TEXT FOR ANALYSIS:
- Opening Delimiter -
2. Perception of development drivers

Resources are required for economic development. In the era of the agricultural economy  (characterised  with  subsistence and self-sufficiency), the two basic resources  are  land  and  labour  (i.e.  low- skilled   labour), basically   envisioned   as natural  and  static  resources,  as  shown  in function  (F)  for  economic  development with two main variables: land and labour. In the industrial-market era, the development function is expanded, with the addition   of   the   "capital"   element   (i.e. resources of social nature and high mobility). In this development function, of the three variables of this era, land, labour, and   capital,   the   capital   factor   is   the determinant of the "higher level" of a new production  mode,  which  plays  a  leading role in development.

Nowadays,  humanity is  moving  into  a new era of development, with the participation of two additional new resources,  which  is  substantially  different from traditional resources. It is technology (high technology) and human intelligence. The   development   function,   accordingly, also    changes, including land, labour, capital, and technology.  According to the established  logic,  the  new  resource  that joins the development function (i.e. technology and human intelligence) is the most dynamic and has the highest level of development, which  governs the structure and   operating   principles   of   all   other resources,  and  plays  a  leading  role  in development in the new era.

Resources that arise later chronologically and follow the development logic are always more "dynamic", playing a dominant and leading role in development. If Vietnam prioritises the development of these (leading) resources, strong development drivers will be created in the form of breakthroughs and the historical journey of Vietnam will be shortened. Resources must be combined in defined  ways to create wealth. The rationality of the mode of integration, also meaning the way of allocating development resources, is a determinant of the efficiency of the economy.

The principle that "productive relations fit production forces" is the most important driving force for the development of human history (i.e. one of the most important principles of Marxism stemming from this relationship).
- Closing Delimiter -
DIRECTIVE: Revise the passage on development drivers, starting at "Nowadays,  humanity is  moving  into  a" and ending at "the new era.", so that "human knowledge" replaces "human intelligence" throughout that span.

DATASET ENTRIES:
- Opening Delimiter -
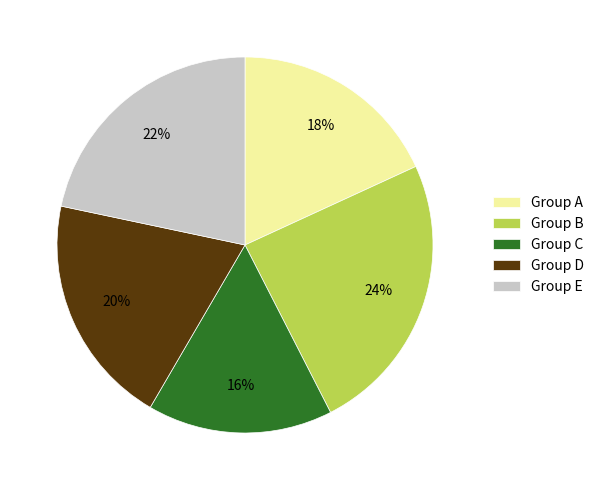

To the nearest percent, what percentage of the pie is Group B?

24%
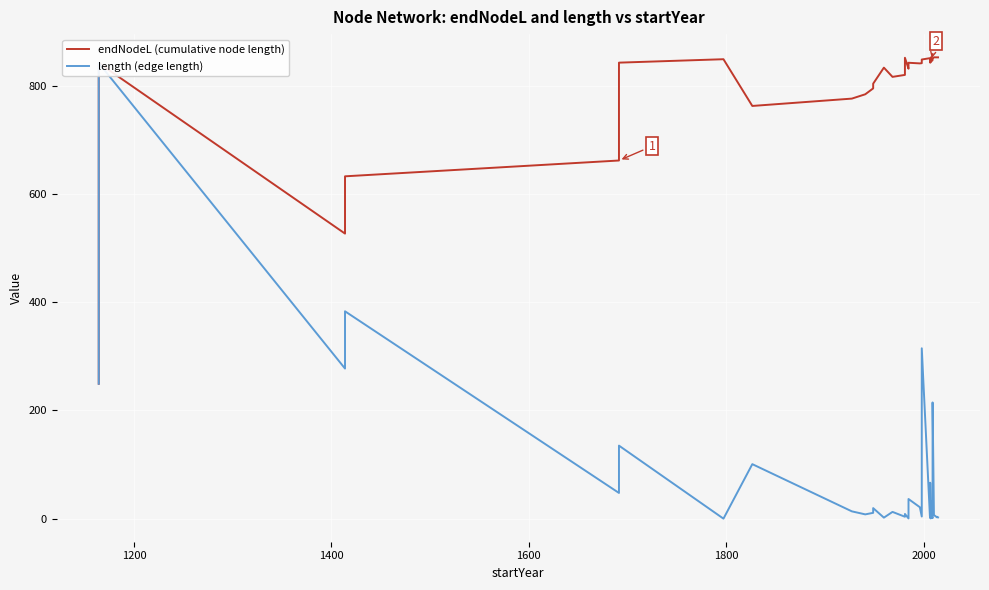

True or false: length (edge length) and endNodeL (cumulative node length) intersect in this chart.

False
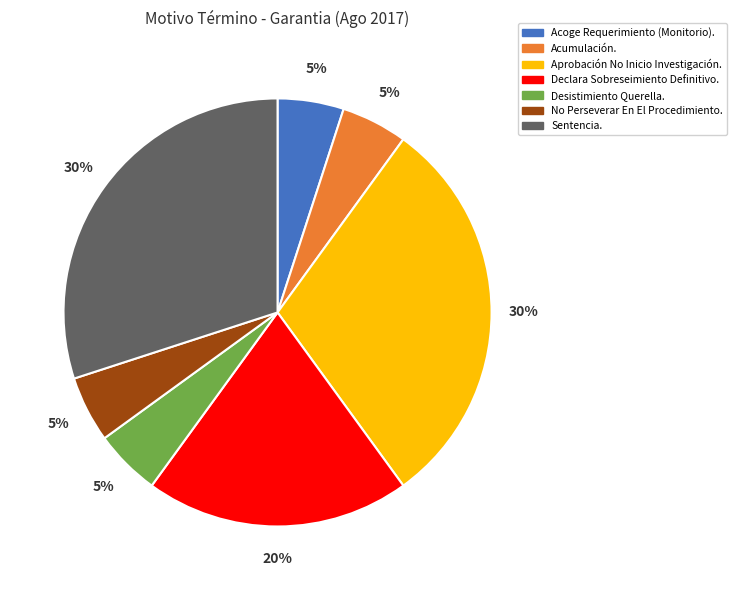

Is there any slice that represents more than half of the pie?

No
- Closing Delimiter -
- Opening Delimiter -
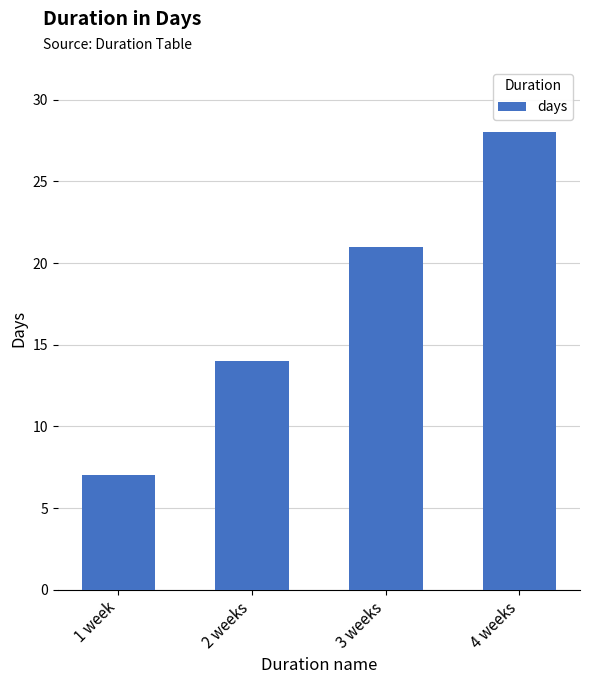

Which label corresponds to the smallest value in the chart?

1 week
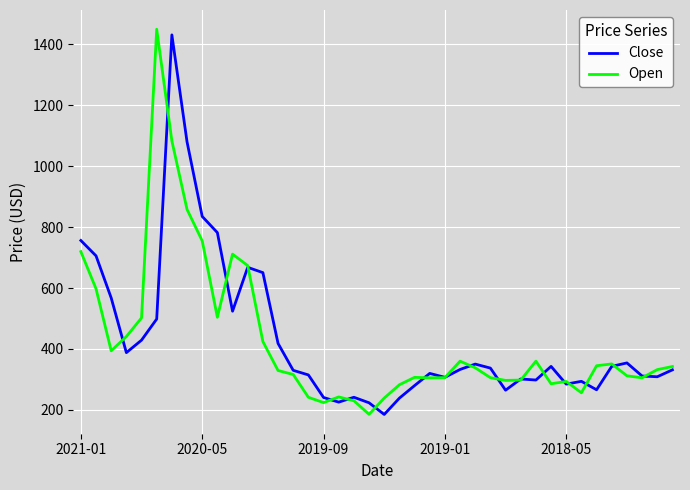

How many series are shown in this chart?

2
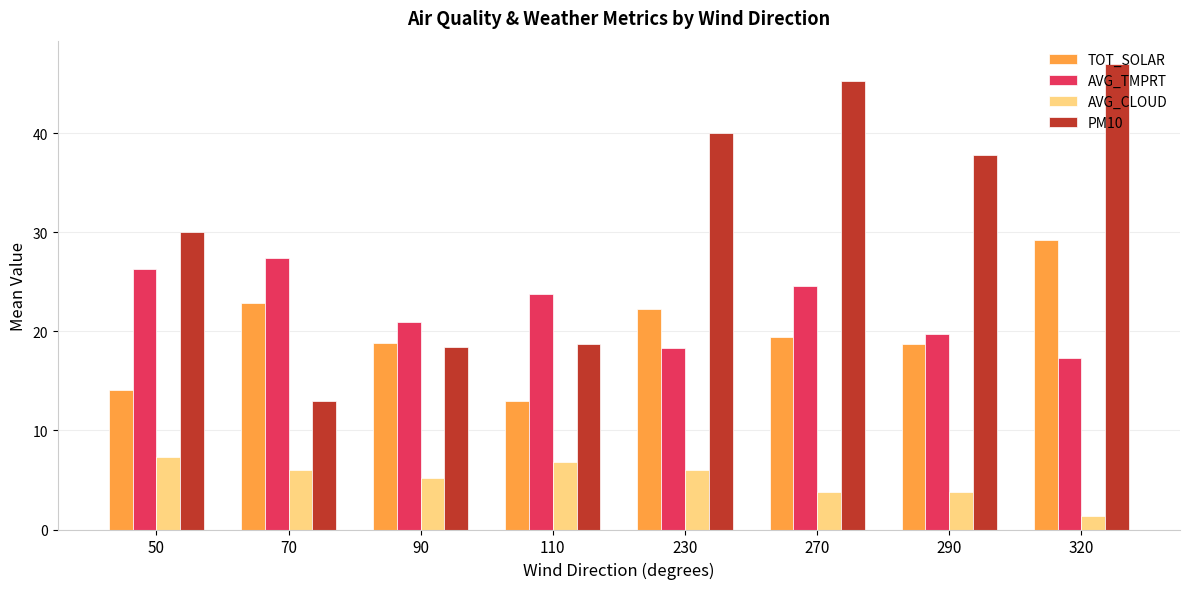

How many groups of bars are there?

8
- Closing Delimiter -
YOUR RESPONSE:
Nowadays,  humanity is  moving  into  a new era of development, with the participation of two additional new resources,  which  is  substantially  different from traditional resources. It is technology (high technology) and human knowledge. The   development   function,   accordingly, also    changes, including land, labour, capital, and technology.  According to the established  logic,  the  new  resource  that joins the development function (i.e. technology and human knowledge) is the most dynamic and has the highest level of development, which  governs the structure and   operating   principles   of   all   other resources,  and  plays  a  leading  role  in development in the new era.